Working the stems by hand, I found a directional rule: twisted crosswise they will not join, but twisted along the growth axis they interlock. Exploiting wet/dry cycling to soften and then set the fibres, I spun living moss thread — then hand-wove it into moss cloth.
I did not want the claim “this works” to rest on impression. In a university materials lab, I ran tensile tests on a precision universal testing machine, benchmarked against cotton and polyester — and reported the results plainly, including the limits.
Twist as first-order structure, weave as second. Together they gave a living organism enough integrity to be worn.
The finished cloth held its structure through hours of movement — bending, twisting, walking — without unravelling.

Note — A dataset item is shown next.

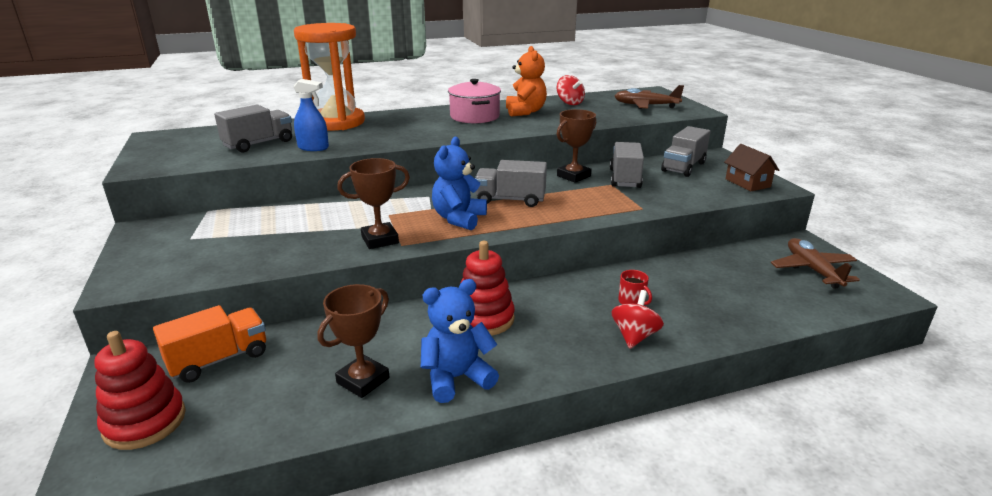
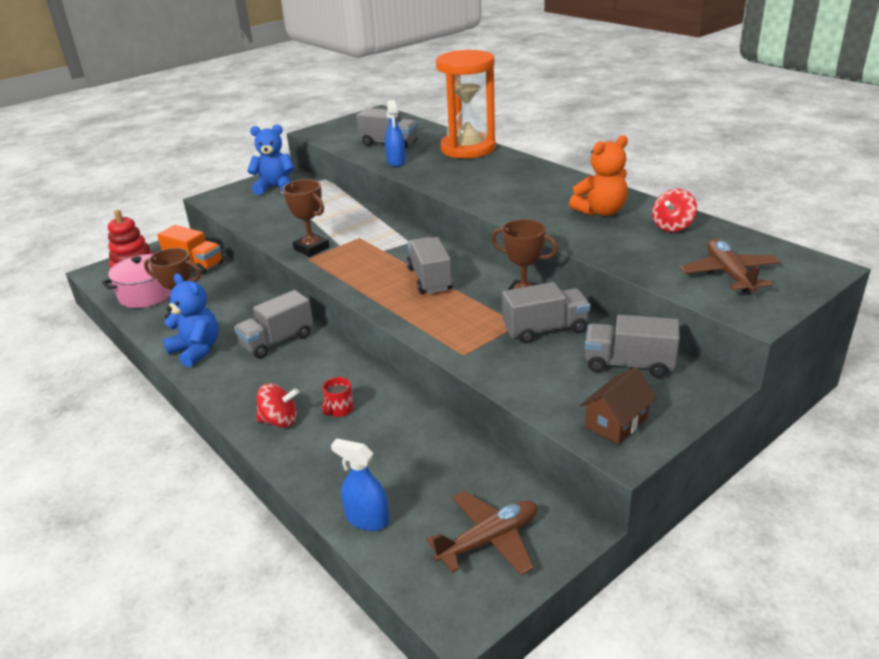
camera: 70 degrees right, 5 degrees up
blue teddy bear [432,137,487,230] -> blue teddy bear moved to [247,124,295,195]
pink pot [448,79,501,123] -> pink pot moved to [102,254,172,308]
red stacking toy [460,241,515,336] -> grey truck [234,290,314,358]
none -> blue spray bottle [331,438,389,531]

Not mass-producible fabric; a designed result, arrived at through iteration and measurement rather than luck.
I wore the moss cloth into the mountains where the moss was gathered, and sat in zazen on a rock for about an hour.

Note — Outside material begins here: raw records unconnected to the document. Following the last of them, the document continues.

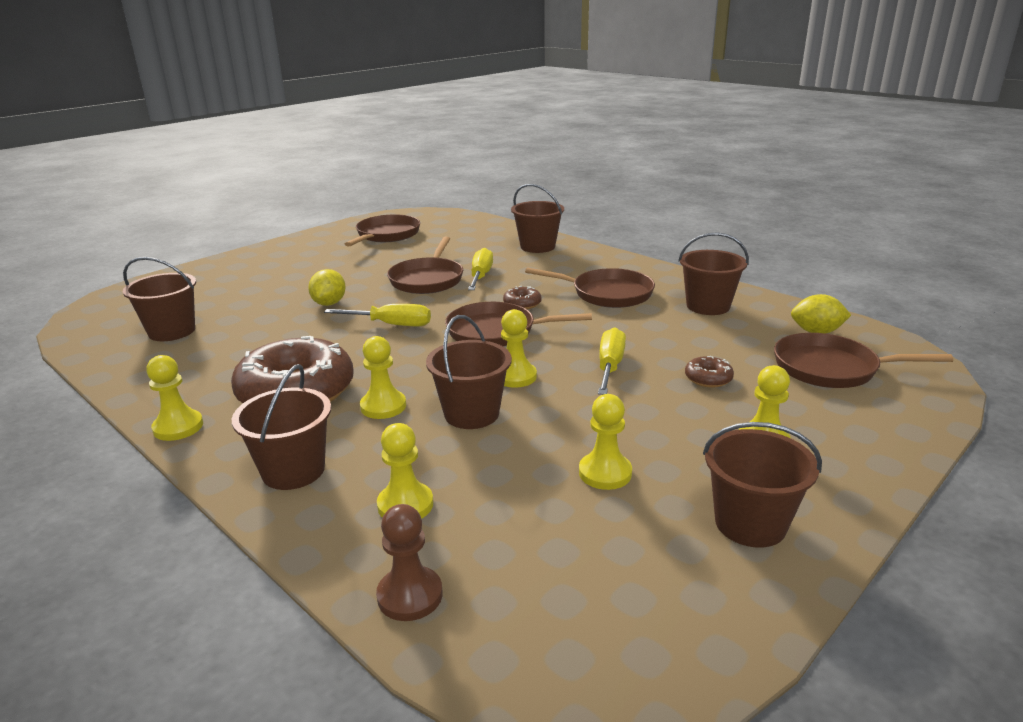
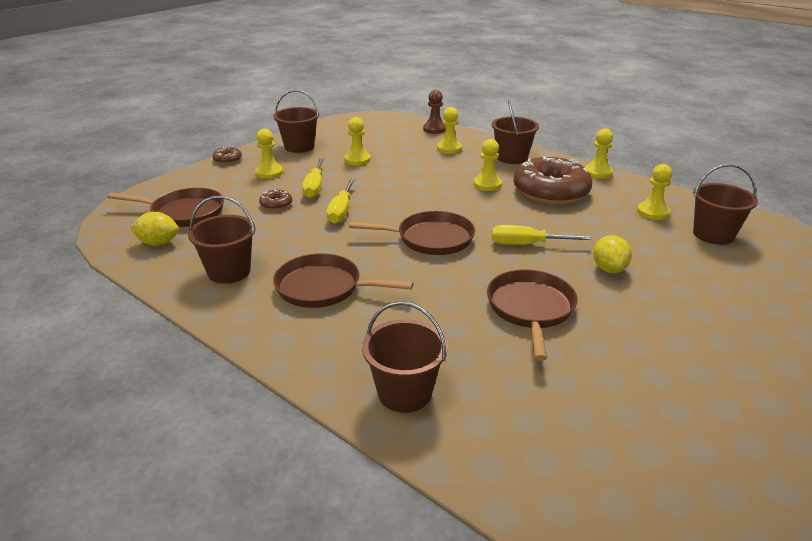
camera: 175 degrees right, 5 degrees up
brown pan [345,214,420,247] -> none
brown bucket [426,315,512,429] -> none
yellow screwdriver [468,248,493,290] -> yellow screwdriver moved to [302,158,324,198]
yellow pawn [501,309,537,388] -> yellow pawn moved to [637,164,672,220]
brown donut [503,286,541,309] -> brown donut moved to [213,147,242,164]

Stillness was a design decision: only by holding still could the garment's real function — transmitting the environment into the skin rather than shielding it — accumulate slowly enough to be felt. What happened was not harmony. It was negotiation, and it cut both ways.

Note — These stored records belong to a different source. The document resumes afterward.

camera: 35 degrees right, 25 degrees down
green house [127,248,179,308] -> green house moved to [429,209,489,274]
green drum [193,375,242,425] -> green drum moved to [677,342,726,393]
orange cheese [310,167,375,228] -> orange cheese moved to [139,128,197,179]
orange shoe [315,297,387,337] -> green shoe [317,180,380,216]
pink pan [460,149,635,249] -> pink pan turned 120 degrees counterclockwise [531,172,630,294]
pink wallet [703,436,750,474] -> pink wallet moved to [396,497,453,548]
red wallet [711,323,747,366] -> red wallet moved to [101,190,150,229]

I warmed the moss: the moss chilled me. The closer we pushed toward union, the more clearly our incompatible physiologies asserted themselves. I named this thermal conflict — where each party's preferred condition is the other's stress, and neither can have both.熱的相克 · netsuteki sōkoku
Drawing on Tim Ingold's account of making as correspondence — the maker answering a material's own force rather than imposing a plan — the weaving was exactly this: I found the moss's rules and shaped my actions, even my fingertips, around them.
Applied across the species line, the pursuit of resonance produced not resonance but physiological refusal. I take that refusal as the finding, not the disappointment. If life is a meshwork generated through entanglement rather than through separate, self-contained individuals, then the discomfort — the cold, the die-off, the insects, the rejection — is the evidence that a real crossing with another being took place.
So the project proposes a third model of co-existence, beyond contemplation and beyond management: co-existence as mutual interference — where both parties step out of safety, accept that the other can alter and damage them, and keep searching for a temporary point of balance. For the Anthropocene, that negotiated, lossy, non-harmonious entanglement may be a more honest picture of living with other species than any image of seamless harmony.
And the whole act had a shape: the moss was borrowed, not taken. Gathered living from a mountainside, spun and woven and worn — passed through the human cycle of production, use, and consumption — and then carried back and returned, still alive, to the same rock it came from. The garment was never a product to be kept. It was a loan from a living system, held for a while at the closest possible distance, and given back.